Although you will want to don snowshoes as soon as snow accumulation makes walking in boots strenuous and tiring, perhaps only a foot or so deep, shoeing gets better and better as the snow gets deeper and deeper. Once snow depth surpasses three or four feet, most obstacles to your hike simply disappear. That includes fences, fallen trees, stumps, wild raspberry thickets, jagged rocks and boulders, and the occasional abandoned snowmobile. One the other hand, deep crevices and the edges of bluffs also disappear from sight, and you can pitch over unexpectedly.
Do not push your pace. Walk with a slow but steady gait, and stop for a few minutes rest if you become breathless or break a heavy sweat. Inhaling deep drafts of sub-zero air is not good for you. Neither is being soaking wet with sweat when you are a few miles from heated shelter on a minus 10-degree day.
I sometimes take my dogs along on a hike, but when they tire of bounding through the snow they take the easier route of walking in my snowshoe-packed trail. Every 50 yards or so, one of them will step on the tail or the rear decking of my snowshoes, instantly forcing me to do an imitation of a drunken tap dancer attempting the buck-and-wing move on a stage covered in molasses. You may be able to remain upright. I seldom do.

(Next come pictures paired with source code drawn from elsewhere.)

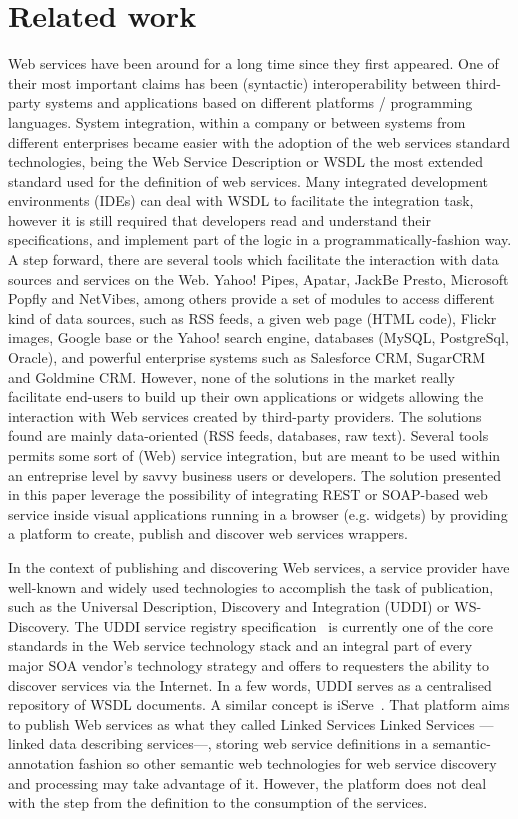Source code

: 
\section{Related work}
\label{sec:related_work}

Web services have been around for a long time since they first appeared. One of their most important claims has been (syntactic) interoperability between third-party systems and applications based on different platforms / programming languages. System integration, within a company or between systems from different enterprises became easier with the adoption of the web services standard technologies, being the Web Service Description or WSDL the most extended standard used for the definition of web services. Many integrated development environments (IDEs) can deal with WSDL to facilitate the integration task, however it is still required that developers read and understand their specifications, and implement part of the logic in a programmatically-fashion way. A step forward, there are several tools which facilitate the interaction with data sources and services on the Web. Yahoo! Pipes, Apatar, JackBe Presto, Microsoft Popfly and NetVibes, among others provide a set of modules to access different kind of data sources, such as RSS feeds, a given web page (HTML code), Flickr images, Google base or the Yahoo! search engine, databases (MySQL, PostgreSql, Oracle), and powerful enterprise systems such as Salesforce CRM, SugarCRM and Goldmine CRM. However, none of the solutions in the market really facilitate end-users to build up their own applications or widgets allowing the interaction with Web services created by third-party providers. The solutions found are mainly data-oriented (RSS feeds, databases, raw text). Several tools permits some sort of (Web) service integration, but are meant to be used within an entreprise level by savvy business users or developers. The solution presented in this paper leverage the possibility of integrating REST or SOAP-based web service inside visual applications running in a browser (e.g. widgets) by providing a platform to create, publish and discover web services wrappers.

In the context of publishing and discovering Web services, a service provider have well-known and widely used technologies to accomplish the task of publication, such as the Universal Description, Discovery and Integration (UDDI) or WS-Discovery. The UDDI service registry specification~\cite{uddi2004} is currently one of the core standards in the Web service technology stack and an integral part of every major SOA vendor's technology strategy and offers to requesters the ability to discover services via the Internet. In a few words, UDDI serves as a centralised repository of WSDL documents. A similar concept is iServe~\cite{pedrinaci_ores2010}. That platform aims to publish Web services as what they called Linked Services Linked Services ---linked data describing services---, storing web service definitions in a semantic-annotation fashion so other semantic web technologies for web service discovery and processing may take advantage of it. However, the platform does not deal with the step from the definition to the consumption of the services.

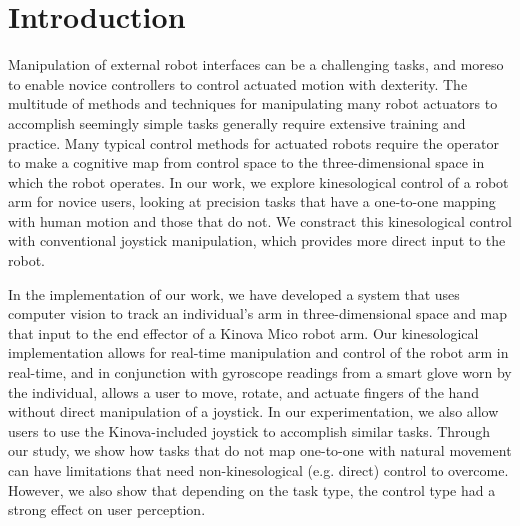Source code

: \documentclass{sigchi}
\begin{document}


\section{Introduction}

Manipulation of external robot interfaces can be a challenging tasks, and moreso to enable novice controllers to control actuated motion with dexterity.  The multitude of methods and techniques for manipulating many robot actuators to accomplish seemingly simple tasks generally require extensive training and practice.  Many typical control methods for actuated robots require the operator to make a cognitive map from control space to the three-dimensional space in which the robot operates.  In our work, we explore kinesological control of a robot arm for novice users, looking at precision tasks that have a one-to-one mapping with human motion and those that do not.  We constract this kinesological control with conventional joystick manipulation, which provides more direct input to the robot.  

In the implementation of our work, we have developed a system that uses computer vision to track an individual's arm in three-dimensional space and map that input to the end effector of a Kinova Mico robot arm.  Our kinesological implementation allows for real-time manipulation and control of the robot arm in real-time, and in conjunction with gyroscope readings from a smart glove worn by the individual, allows a user to move, rotate, and actuate fingers of the hand without direct manipulation of a joystick. In our experimentation, we also allow users to use the Kinova-included joystick to accomplish similar tasks. Through our study, we show how tasks that do not map one-to-one with natural movement can have limitations that need non-kinesological (e.g. direct) control to overcome.  However, we also show that depending on the task type, the control type had a strong effect on user perception.
\end{document}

More importantly, take a camera and binoculars. Best to wear a coat with large outside pockets to store these so the lenses remain snow and ice-free. Inside pockets are no good; your body heat will warm the lenses and they will steam up, then frost over when you take them out. You will want them ready, and clear-lensed, because you are going to encounter some beautiful winter scenes and, surprisingly, a lot of wildlife. Although a woodland walk on snowshoes is pretty noisy, I frequently get close to all kinds of creatures. Dozens of species of songbirds, of course, and the usual cast of squirrels, rabbits, and raccoons, but also those critters that are normally more shy and evasive: deer, turkeys, coyotes, owls, eagles, hawks.
I can’t explain this. Perhaps the conversation in the winter deer yard is something like: “Hey, Ed, there’s a man walking towards us about a hundred yards to the west!” “Carl, you dope, he’s on snowshoes. Do you think he’s going run over here and catch us?”
Snowshoeing is also one of those outdoor activities that are even more fun if your spouse and/or children go with you. Friends are okay, too, but it’s a guy thing to want to play touch football on snowshoes. Wonderfully macho-camaraderie-male bonding, but hard on equipment and even harder on bodies. Friendships are not strengthened by three-mile walks on broken snowshoes with sprained knee.
So when the snow piles up this winter, get yourself a pair of snowshoes and go out into the woodlands (or the grasslands, if the wind is not too vicious) for a beautiful hike. There are thousands and thousands of acres of state, federal and county areas open to snowshoeing, and you may also know of private land you would like to walk (always ask permission).
One final tip: do not strap on bear paw style snowshoes until you have mastered the basics of the sport. Yes, they are a bit lighter and more maneuverable, but… just don’t.
Really like “Snowshoes…” Laughed at the parts about cross country skiing attempts ’cause they reminded me of my own…There’s the lovely image you have in your mind of “mushing” along beautiful snow-sparkling trails, and the reality of spending most of the time sprawled out on the ground trying to figure out “How the heck am I going to stand back up?!” Left my x-country skis behind in New Jersey with so many other things — don’t miss ’em…
What an awesome article about snowshoeing! Thanks!